1 - Summary This paper introduces Mesos, a platform for sharing commodity clusters across multiple different distributed computing framework. Mesos can be regarded as the kernel of a distributed operating system, it provides fine-grained resource management and runs on every machine of the cluster.
2 - Problem Distributed systems have been widely implemented as a major computing platform. No perfect computing frameworks will be qualified for all applications, and organisations need to run multiple frameworks for different computing requirements in the same cluster. Because it can improve cluster utilization and allow frameworks to share access to large datasets that is too costly to replicate across clusters. The existing solutions for sharing a cluster are not efficient at data sharing and not highly utilizing the cluster, because of the mismatch of the allocation granularities between the solutions and computing frameworks. For example, frameworks have different scheduling needs, and the scheduling system have to scale to clusters of enormous nodes. And very importantly, the system must be fault-tolerant and highly available.
3 - Solution Mesos is designed to sort out the problems above. Mesos introduces a decentralised scheduling model abstraction called resource offer, delegating the control over scheduling to the frameworks by push resources that frameworks can allocate on a cluster node to run tasks. Namely, Mesos decides how many cluster resources to offer based on a particular policy, while frameworks decide which resources to accept and run tasks on them. Mesos allow fine-grained sharing across diverse computing frameworks by providing a common interface for accessing cluster resources.
4 - Novelty Mesos is a new solution to share a cluster across multiple computing framework. Mesos is fine-grained at the level of tasks and introduces a brand-new distributed scheduling mechanism, resource offer, delegating the control over scheduling to the frameworks by push resources that frameworks can allocate on a cluster node to run tasks.

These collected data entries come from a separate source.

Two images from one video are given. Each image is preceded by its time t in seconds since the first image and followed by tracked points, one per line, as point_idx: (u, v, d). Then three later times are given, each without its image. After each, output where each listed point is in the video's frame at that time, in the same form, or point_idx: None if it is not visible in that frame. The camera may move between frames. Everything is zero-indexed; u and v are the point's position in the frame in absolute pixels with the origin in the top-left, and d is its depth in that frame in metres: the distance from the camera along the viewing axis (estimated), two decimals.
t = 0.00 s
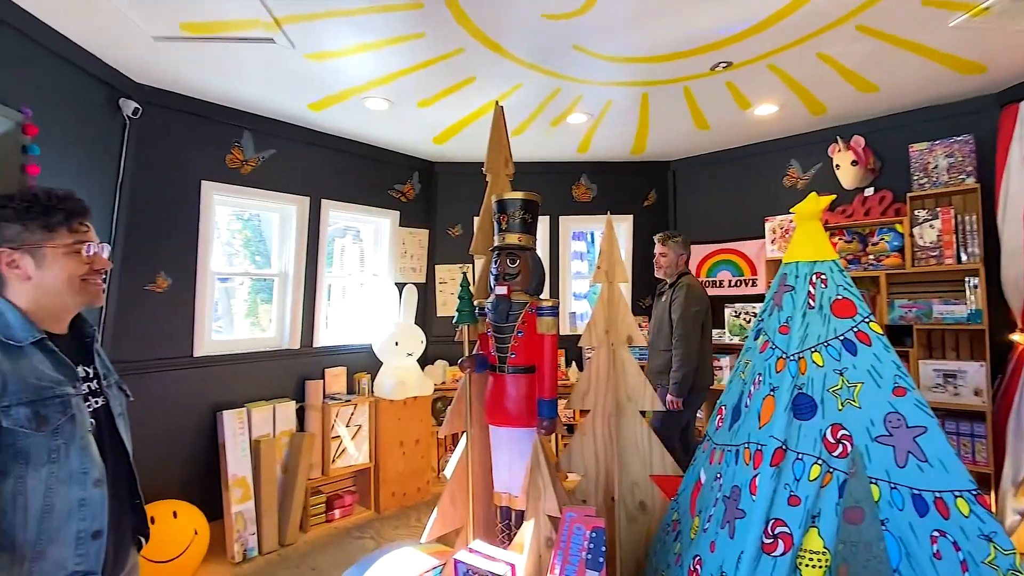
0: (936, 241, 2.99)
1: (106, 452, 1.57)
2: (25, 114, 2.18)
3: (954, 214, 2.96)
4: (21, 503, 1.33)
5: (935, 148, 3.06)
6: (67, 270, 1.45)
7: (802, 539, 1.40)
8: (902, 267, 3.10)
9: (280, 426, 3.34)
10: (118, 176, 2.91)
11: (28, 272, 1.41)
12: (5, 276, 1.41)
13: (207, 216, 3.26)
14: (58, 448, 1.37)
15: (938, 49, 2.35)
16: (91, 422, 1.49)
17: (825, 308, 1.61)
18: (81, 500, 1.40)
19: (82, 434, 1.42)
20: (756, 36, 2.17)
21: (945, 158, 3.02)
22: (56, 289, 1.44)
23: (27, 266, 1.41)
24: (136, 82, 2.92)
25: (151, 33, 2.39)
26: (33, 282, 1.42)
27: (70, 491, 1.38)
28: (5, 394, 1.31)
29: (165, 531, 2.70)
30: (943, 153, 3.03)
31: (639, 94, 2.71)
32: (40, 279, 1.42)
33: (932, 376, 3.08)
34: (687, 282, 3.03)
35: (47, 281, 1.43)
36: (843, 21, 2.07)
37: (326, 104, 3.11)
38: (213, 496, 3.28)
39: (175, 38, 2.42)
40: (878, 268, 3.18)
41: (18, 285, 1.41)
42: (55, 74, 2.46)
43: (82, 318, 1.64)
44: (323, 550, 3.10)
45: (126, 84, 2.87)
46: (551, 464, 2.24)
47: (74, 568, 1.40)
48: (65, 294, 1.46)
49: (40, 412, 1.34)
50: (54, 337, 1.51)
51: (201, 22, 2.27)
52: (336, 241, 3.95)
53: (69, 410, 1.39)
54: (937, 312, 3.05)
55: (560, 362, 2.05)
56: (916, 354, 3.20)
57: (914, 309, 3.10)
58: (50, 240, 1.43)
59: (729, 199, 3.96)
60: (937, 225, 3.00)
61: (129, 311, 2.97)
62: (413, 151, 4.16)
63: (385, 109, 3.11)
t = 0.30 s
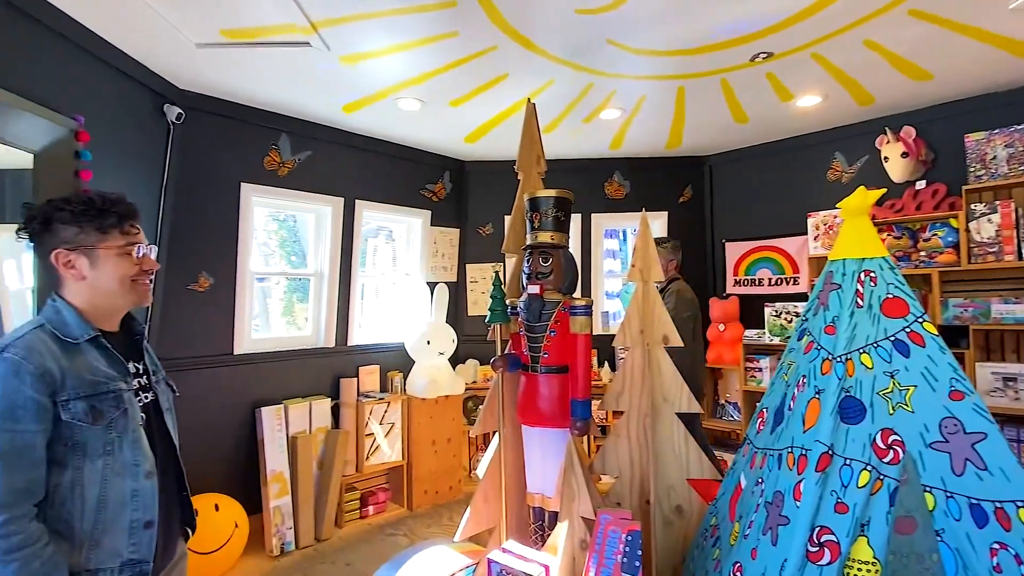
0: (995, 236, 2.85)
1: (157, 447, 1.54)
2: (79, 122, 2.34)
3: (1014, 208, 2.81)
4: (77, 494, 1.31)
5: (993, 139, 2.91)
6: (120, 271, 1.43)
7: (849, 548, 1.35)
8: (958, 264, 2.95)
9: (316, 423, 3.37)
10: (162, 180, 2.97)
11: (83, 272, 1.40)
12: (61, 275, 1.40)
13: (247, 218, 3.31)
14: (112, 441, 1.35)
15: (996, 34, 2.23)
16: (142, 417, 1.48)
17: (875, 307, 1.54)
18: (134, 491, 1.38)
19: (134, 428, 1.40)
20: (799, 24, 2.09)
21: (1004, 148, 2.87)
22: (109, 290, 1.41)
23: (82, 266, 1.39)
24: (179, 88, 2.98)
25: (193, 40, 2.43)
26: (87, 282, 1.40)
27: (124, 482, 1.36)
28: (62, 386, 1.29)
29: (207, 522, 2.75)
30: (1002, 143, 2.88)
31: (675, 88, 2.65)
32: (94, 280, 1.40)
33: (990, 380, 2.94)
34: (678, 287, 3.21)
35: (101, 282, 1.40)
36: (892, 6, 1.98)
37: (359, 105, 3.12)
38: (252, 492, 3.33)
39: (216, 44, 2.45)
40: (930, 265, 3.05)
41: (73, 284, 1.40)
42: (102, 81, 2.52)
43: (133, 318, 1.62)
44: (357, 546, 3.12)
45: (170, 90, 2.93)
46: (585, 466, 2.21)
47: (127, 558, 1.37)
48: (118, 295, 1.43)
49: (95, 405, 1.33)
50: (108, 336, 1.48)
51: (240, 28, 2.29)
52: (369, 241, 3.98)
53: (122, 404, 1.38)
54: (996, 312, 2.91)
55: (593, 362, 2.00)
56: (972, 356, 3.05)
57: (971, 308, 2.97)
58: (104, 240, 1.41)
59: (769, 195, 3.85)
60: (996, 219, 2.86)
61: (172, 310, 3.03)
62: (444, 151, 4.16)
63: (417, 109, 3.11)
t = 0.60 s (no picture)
0: None
1: (198, 441, 1.54)
2: (122, 126, 2.39)
3: None
4: (123, 486, 1.32)
5: None
6: (163, 272, 1.43)
7: (898, 558, 1.28)
8: (1012, 261, 2.81)
9: (347, 420, 3.39)
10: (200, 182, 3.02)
11: (127, 270, 1.40)
12: (107, 271, 1.41)
13: (280, 218, 3.35)
14: (155, 435, 1.36)
15: None
16: (182, 413, 1.49)
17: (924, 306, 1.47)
18: (177, 484, 1.38)
19: (176, 422, 1.41)
20: (841, 10, 2.01)
21: None
22: (151, 290, 1.42)
23: (127, 264, 1.40)
24: (215, 92, 3.03)
25: (230, 44, 2.45)
26: (131, 280, 1.41)
27: (167, 476, 1.37)
28: (108, 381, 1.30)
29: (242, 516, 2.78)
30: None
31: (709, 80, 2.58)
32: (137, 278, 1.41)
33: None
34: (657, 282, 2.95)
35: (142, 282, 1.41)
36: None
37: (389, 105, 3.12)
38: (286, 489, 3.37)
39: (251, 48, 2.48)
40: (983, 262, 2.91)
41: (117, 281, 1.41)
42: (142, 84, 2.57)
43: (172, 315, 1.63)
44: (388, 543, 3.13)
45: (207, 93, 2.97)
46: (617, 467, 2.16)
47: (171, 550, 1.37)
48: (158, 295, 1.44)
49: (140, 400, 1.35)
50: (150, 333, 1.51)
51: (275, 31, 2.31)
52: (397, 240, 3.99)
53: (165, 400, 1.40)
54: None
55: (625, 362, 1.96)
56: None
57: None
58: (150, 240, 1.41)
59: (806, 190, 3.74)
60: None
61: (208, 308, 3.08)
62: (473, 149, 4.14)
63: (447, 108, 3.09)
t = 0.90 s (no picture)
0: None
1: (235, 438, 1.52)
2: (160, 129, 2.46)
3: None
4: (163, 480, 1.33)
5: None
6: (203, 272, 1.44)
7: (948, 568, 1.22)
8: None
9: (376, 418, 3.40)
10: (234, 184, 3.06)
11: (169, 269, 1.41)
12: (149, 270, 1.42)
13: (310, 218, 3.37)
14: (193, 430, 1.36)
15: None
16: (219, 409, 1.47)
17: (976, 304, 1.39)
18: (215, 479, 1.37)
19: (213, 418, 1.41)
20: None
21: None
22: (191, 289, 1.43)
23: (169, 263, 1.41)
24: (247, 94, 3.06)
25: (261, 47, 2.47)
26: (171, 279, 1.42)
27: (205, 470, 1.36)
28: (148, 377, 1.31)
29: (274, 512, 2.80)
30: None
31: (743, 72, 2.51)
32: (177, 278, 1.42)
33: None
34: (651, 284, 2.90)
35: (182, 282, 1.42)
36: None
37: (417, 104, 3.11)
38: (316, 486, 3.39)
39: (282, 50, 2.49)
40: None
41: (158, 280, 1.42)
42: (177, 87, 2.60)
43: (208, 313, 1.62)
44: (416, 541, 3.12)
45: (240, 95, 3.00)
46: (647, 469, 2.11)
47: (209, 543, 1.37)
48: (197, 295, 1.45)
49: (178, 397, 1.35)
50: (186, 331, 1.50)
51: (305, 32, 2.31)
52: (424, 239, 3.98)
53: (203, 397, 1.40)
54: None
55: (656, 363, 1.92)
56: None
57: None
58: (192, 240, 1.42)
59: (844, 185, 3.62)
60: None
61: (240, 306, 3.11)
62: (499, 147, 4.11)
63: (474, 106, 3.07)
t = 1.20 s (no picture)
0: None
1: (268, 434, 1.51)
2: (193, 131, 2.49)
3: None
4: (200, 475, 1.33)
5: None
6: (239, 272, 1.44)
7: None
8: None
9: (402, 416, 3.40)
10: (263, 183, 3.07)
11: (205, 268, 1.42)
12: (185, 269, 1.42)
13: (337, 218, 3.38)
14: (228, 426, 1.36)
15: None
16: (253, 405, 1.46)
17: None
18: (249, 474, 1.37)
19: (248, 415, 1.40)
20: None
21: None
22: (226, 289, 1.43)
23: (205, 263, 1.41)
24: (276, 95, 3.08)
25: (290, 48, 2.48)
26: (207, 278, 1.42)
27: (239, 466, 1.36)
28: (185, 374, 1.32)
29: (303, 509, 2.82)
30: None
31: (776, 63, 2.45)
32: (214, 277, 1.42)
33: None
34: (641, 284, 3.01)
35: (219, 281, 1.42)
36: None
37: (442, 102, 3.10)
38: (344, 483, 3.41)
39: (310, 51, 2.50)
40: None
41: (195, 278, 1.42)
42: (209, 89, 2.63)
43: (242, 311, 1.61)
44: (442, 540, 3.11)
45: (269, 96, 3.03)
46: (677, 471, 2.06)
47: (244, 538, 1.37)
48: (232, 294, 1.45)
49: (214, 393, 1.35)
50: (221, 329, 1.49)
51: (332, 32, 2.32)
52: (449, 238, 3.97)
53: (237, 393, 1.39)
54: None
55: (687, 363, 1.88)
56: None
57: None
58: (228, 240, 1.42)
59: (881, 180, 3.51)
60: None
61: (269, 304, 3.14)
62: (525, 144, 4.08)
63: (500, 103, 3.05)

5 - Evaluation Mesos is evaluated through a series of experiments on Amazon EC2. The evaluation starts with a microbenchmark between four workloads. Mesos shows better performance on Facebook Hadoop Mix, Large Hadoop Mix and Spark than statically partitioned cluster, in terms of share of cluster and execution time. However, Torque and MPI performed worse on Mesos. The overhead, decentralized scheduling, scalability and failure recovery are also evaluated.
6 - Opinion Mesos is a reliable platform for sharing commodity clusters across multiple different distributed computing framework. It achieves high utilization, respond quickly to workload changes, and cater to diverse frameworks while remaining scalable and robust. But it seems that Mesos have a high barrier to entry.
- Build multiple frameworks in the same cluster, pick the best one for each application (i.g. Pregel for graph processing, Spark for Machine Learning).
- Share access to large datasets among different frameworks, hence improving the cluster ultilization.